> [Assigned task A] Pull out every line in the entries below that contains the word "Quốc", and copy each one unchanged.

# SWF SWF/B-UK1504-45 Power Issue



## swfowner (Apr 29, 2016)

Hello,

I own a SWF/B-UK1504-45 Embroidery machine. When powering on the green power button no longer seems to work or light up. Also the contactor does not activate. I thought it was a bad contactor, so I replaced that. But it didn't fix the issue. Is it a bad button or possibly the transformer? Any help would be greatly appreciated. Trying to fix it myself. Thanks-Nick


----------



## binki (Jul 16, 2006)

I would start with the power supply in the control box


----------



## swfowner (Apr 29, 2016)

I forgot to mention, if I manually hold in the contactor the machine turns on and works fine. But the second I let it go, the machine turns off.


----------



## twear (May 6, 2009)

Nick give me a call at 573-382-2449 I am a SWF Tech...


----------



## 539162 (Jun 12, 2015)

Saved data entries
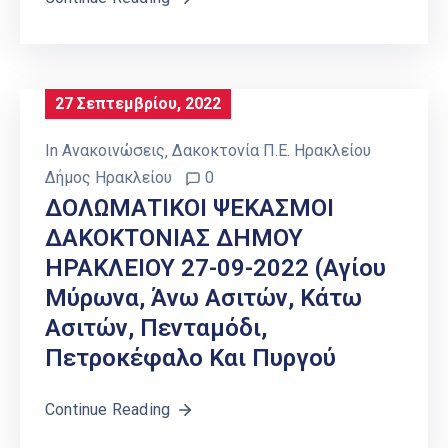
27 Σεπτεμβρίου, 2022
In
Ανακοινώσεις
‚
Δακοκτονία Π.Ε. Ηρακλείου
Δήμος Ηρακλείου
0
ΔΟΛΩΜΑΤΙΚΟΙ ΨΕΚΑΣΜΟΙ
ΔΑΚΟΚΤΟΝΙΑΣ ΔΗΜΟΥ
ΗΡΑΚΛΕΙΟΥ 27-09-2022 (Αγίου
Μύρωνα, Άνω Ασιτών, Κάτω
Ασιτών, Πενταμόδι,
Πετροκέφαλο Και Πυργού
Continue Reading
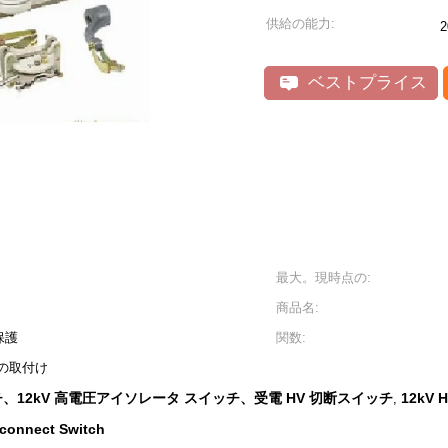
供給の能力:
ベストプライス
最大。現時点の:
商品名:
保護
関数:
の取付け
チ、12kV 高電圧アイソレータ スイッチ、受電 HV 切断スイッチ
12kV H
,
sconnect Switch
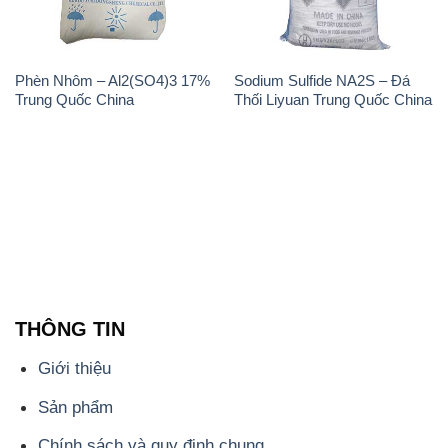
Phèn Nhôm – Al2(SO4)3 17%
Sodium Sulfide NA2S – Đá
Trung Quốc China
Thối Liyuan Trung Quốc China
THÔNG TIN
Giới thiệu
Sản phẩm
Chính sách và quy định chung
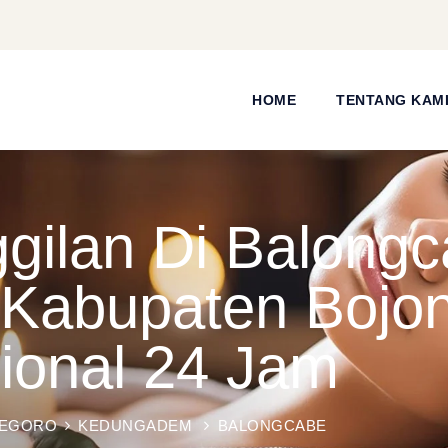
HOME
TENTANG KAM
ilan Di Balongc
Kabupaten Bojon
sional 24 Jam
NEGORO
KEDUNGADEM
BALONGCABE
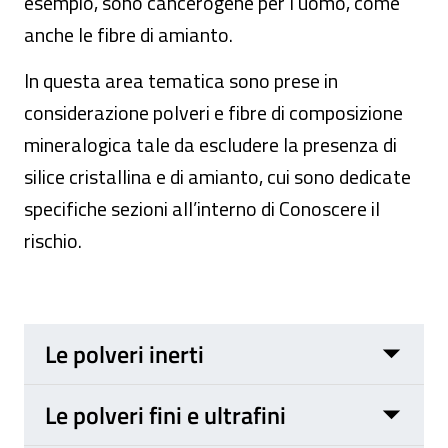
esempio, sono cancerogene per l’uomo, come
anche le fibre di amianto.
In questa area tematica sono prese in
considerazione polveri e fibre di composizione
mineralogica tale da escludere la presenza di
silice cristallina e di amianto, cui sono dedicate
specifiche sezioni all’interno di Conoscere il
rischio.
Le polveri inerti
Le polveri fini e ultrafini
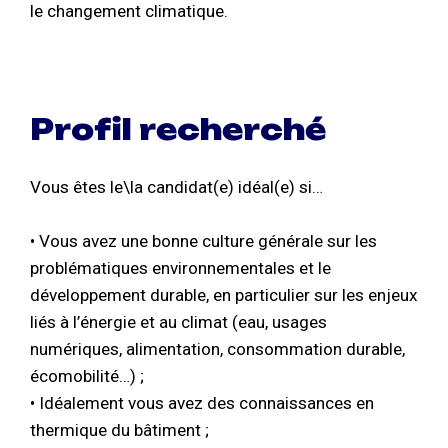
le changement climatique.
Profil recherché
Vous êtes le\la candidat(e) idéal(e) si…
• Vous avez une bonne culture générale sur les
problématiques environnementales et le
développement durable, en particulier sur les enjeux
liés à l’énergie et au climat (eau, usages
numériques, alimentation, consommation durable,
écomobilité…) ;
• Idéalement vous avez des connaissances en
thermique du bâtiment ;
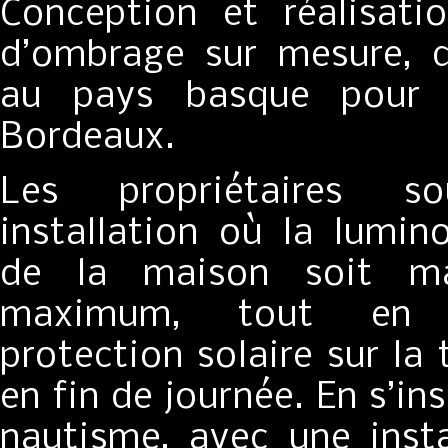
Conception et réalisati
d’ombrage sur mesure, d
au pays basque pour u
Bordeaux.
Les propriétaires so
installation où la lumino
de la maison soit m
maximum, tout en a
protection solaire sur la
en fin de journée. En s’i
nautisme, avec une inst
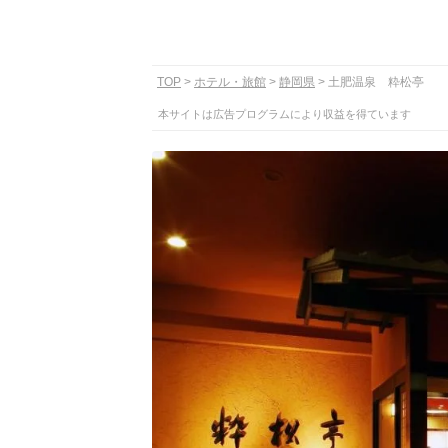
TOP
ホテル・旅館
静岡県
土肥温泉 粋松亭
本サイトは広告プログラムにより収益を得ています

> [Assigned task B] From the forum thread about the embroidery machine above, extract the passage that runs from "I forgot to" up to and including "a SWF Tech...".

> [Response A]
Trung Quốc China
Thối Liyuan Trung Quốc China

> [Response B]
I forgot to mention, if I manually hold in the contactor the machine turns on and works fine. But the second I let it go, the machine turns off.


----------



## twear (May 6, 2009)

Nick give me a call at 573-382-2449 I am a SWF Tech...